Agian max_depth = 2 and max_leaf_node = 8 is the most common. However, once trained on **all the data set**, the performance changes:

**On testing**: Accuracy: 87.50%, ROC_AUC: 0.93

**On Whole population**: Accuracy: 89%, ROC_AUC: 0.95

# Monte Carlo Cross Validation
So far, we have seen that max_leaf_node = 8 and max_depth = 2 are the best candidates but are we allowed to use all the data to estimate the model? Well, we are using the test data set to have a good estimate of the performance out of time, we could estimate that using Monte Carlo Cross Validation rather than a single data set. Here how it goes:

1) The final model was selected via cross validation with varying folds. 

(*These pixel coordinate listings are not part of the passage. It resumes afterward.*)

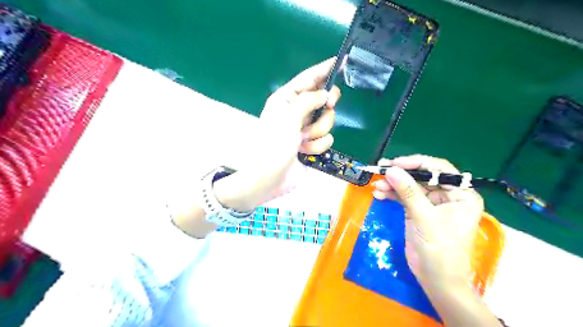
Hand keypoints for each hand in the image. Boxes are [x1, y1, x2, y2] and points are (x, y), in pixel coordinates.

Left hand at [219, 56, 342, 209]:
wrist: (269, 178)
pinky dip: (317, 146)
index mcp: (286, 100)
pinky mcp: (312, 145)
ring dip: (318, 132)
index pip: (308, 79)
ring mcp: (305, 129)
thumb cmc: (273, 145)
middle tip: (328, 106)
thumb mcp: (287, 118)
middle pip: (323, 99)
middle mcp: (297, 112)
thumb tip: (325, 94)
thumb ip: (308, 101)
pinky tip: (306, 152)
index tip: (341, 60)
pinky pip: (326, 139)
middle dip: (325, 107)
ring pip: (327, 121)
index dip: (324, 69)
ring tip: (304, 140)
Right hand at [373, 156, 483, 291]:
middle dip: (401, 174)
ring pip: (411, 186)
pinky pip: (404, 197)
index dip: (417, 163)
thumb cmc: (440, 249)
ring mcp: (431, 204)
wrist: (436, 279)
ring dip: (393, 185)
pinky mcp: (418, 211)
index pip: (440, 169)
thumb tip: (391, 169)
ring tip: (376, 186)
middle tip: (380, 169)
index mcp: (461, 194)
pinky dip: (392, 195)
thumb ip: (408, 191)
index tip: (395, 163)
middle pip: (422, 176)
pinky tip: (379, 194)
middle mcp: (447, 196)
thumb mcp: (424, 218)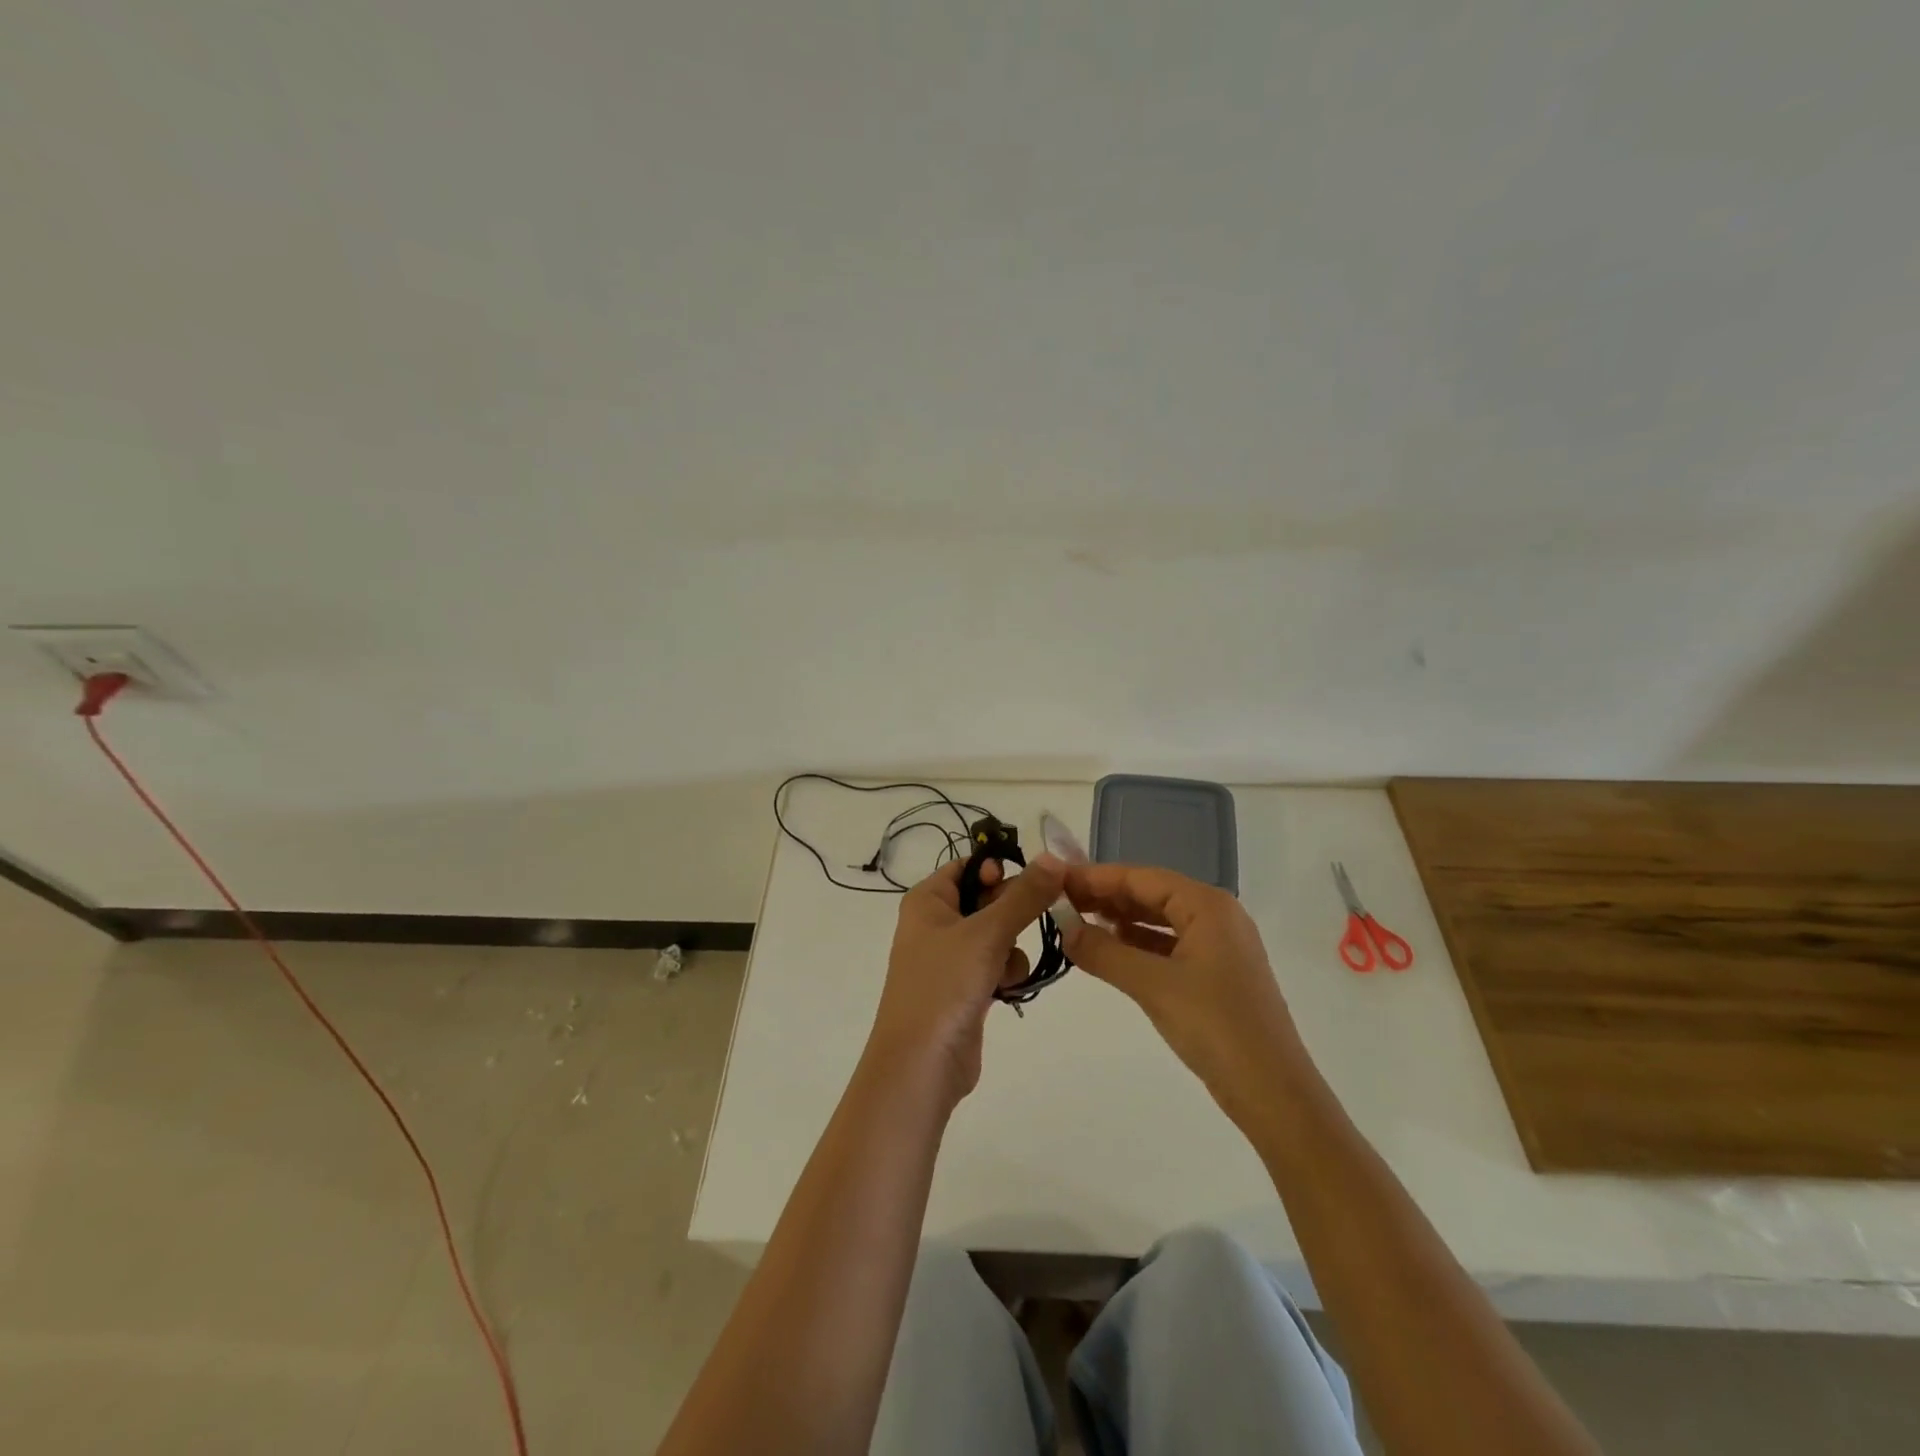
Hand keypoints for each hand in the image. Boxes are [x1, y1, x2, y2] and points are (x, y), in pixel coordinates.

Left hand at [867, 853, 1067, 1107]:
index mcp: (928, 900)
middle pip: (986, 899)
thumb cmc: (944, 986)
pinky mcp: (964, 989)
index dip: (1000, 869)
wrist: (921, 1065)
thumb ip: (1024, 896)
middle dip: (1014, 913)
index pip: (968, 866)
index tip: (1034, 881)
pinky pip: (995, 966)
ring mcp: (949, 958)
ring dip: (1012, 949)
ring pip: (996, 935)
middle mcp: (935, 923)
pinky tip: (1007, 990)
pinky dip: (1006, 974)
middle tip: (1039, 919)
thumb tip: (1054, 858)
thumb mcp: (987, 934)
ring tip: (1008, 969)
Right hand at [1061, 864, 1313, 1128]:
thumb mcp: (1153, 985)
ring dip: (1120, 921)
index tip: (1057, 880)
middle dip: (1106, 897)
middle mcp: (1216, 916)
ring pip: (1159, 921)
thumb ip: (1104, 952)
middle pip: (1151, 894)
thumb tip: (1064, 929)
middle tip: (1060, 902)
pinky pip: (1168, 946)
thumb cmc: (1215, 1026)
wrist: (1273, 1093)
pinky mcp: (1216, 975)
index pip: (1142, 877)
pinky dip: (1137, 945)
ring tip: (1076, 923)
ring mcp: (1219, 946)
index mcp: (1208, 906)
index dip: (1097, 877)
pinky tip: (1109, 952)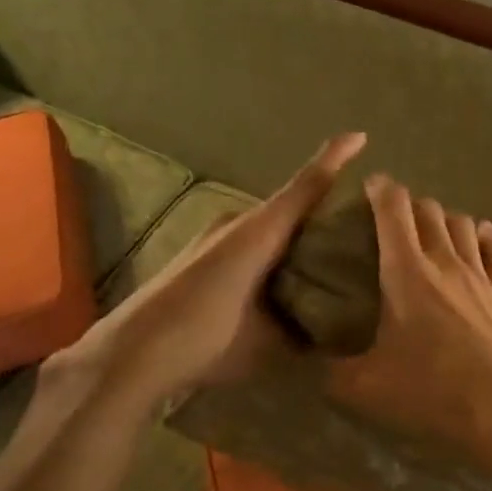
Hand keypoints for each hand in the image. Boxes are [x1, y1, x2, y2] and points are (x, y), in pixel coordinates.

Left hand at [48, 132, 366, 402]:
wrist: (131, 354)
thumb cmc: (205, 338)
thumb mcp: (266, 343)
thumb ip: (303, 335)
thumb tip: (331, 338)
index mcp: (260, 233)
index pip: (305, 188)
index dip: (334, 160)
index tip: (360, 136)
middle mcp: (238, 223)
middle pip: (290, 205)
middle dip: (322, 208)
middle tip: (359, 227)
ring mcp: (214, 236)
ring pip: (269, 225)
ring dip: (295, 234)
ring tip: (326, 257)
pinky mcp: (200, 253)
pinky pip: (250, 240)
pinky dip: (272, 250)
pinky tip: (281, 279)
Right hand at [328, 176, 491, 469]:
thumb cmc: (431, 391)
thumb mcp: (365, 387)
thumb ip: (330, 370)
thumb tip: (305, 362)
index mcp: (407, 272)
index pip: (394, 210)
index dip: (380, 189)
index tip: (370, 185)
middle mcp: (446, 261)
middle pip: (430, 211)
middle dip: (410, 204)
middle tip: (394, 217)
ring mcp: (481, 275)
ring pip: (464, 225)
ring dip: (445, 219)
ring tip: (432, 229)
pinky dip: (485, 236)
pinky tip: (480, 237)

2) The "test error" is estimated via MCCV

In [222]:
# Number of times
Niter = 1000
AUC = []
ACCURACY = []
for i in list(range(Niter)):
    randomseed = int('12'+ str(i) + '3')
    # Split in  Train and Test (Split 2/3 training, 1/3 testing)
    X_train, X_test, y_train, y_test = train_test_split(X, y, test_size = 0.33, random_state = randomseed)
    # To beign with, let's control the number of maximum leaf nodes to be 10
    h_classifier = DecisionTreeClassifier(max_leaf_nodes = 8, max_depth= 2, random_state = randomseed)
    h_classifier.fit(X_train, y_train)
    prediction = h_classifier.predict(X_test)
    p_test = h_classifier.predict_proba(X_test)
    p = [p_test[i][1] for i in list(range(len(p_test)))]
    AUC.append(roc_auc_score(y_true = y_test, y_score = p))
    ACCURACY.append(accuracy_score(y_true = y_test, y_pred = prediction)*100)
    

In [240]:
AUC = np.array(AUC)
print('The average test AUC is {0:.2f} with standard deviation of {1:.2f}.'.format(AUC.mean() , AUC.std()))
ACCURACY = np.array(ACCURACY)
print('The average test AUC is {0:.2f}% with standard deviation of {1:.2f} percent.'.format(ACCURACY.mean() , ACCURACY.std()))

The average test AUC is 0.93 with standard deviation of 0.01.
The average test AUC is 87.05% with standard deviation of 1.77 percent.


**Further Research:**

A) Change the criterion in the tree from *Gini* to *Enropy* and see how the outcome would change.

B) Change the balance of the classes (by changing the threshold 24.37 early on in the code) to see how the performance varies with imbalanced data. It is expected that MCCV may be more crucial in "rare event" scenario.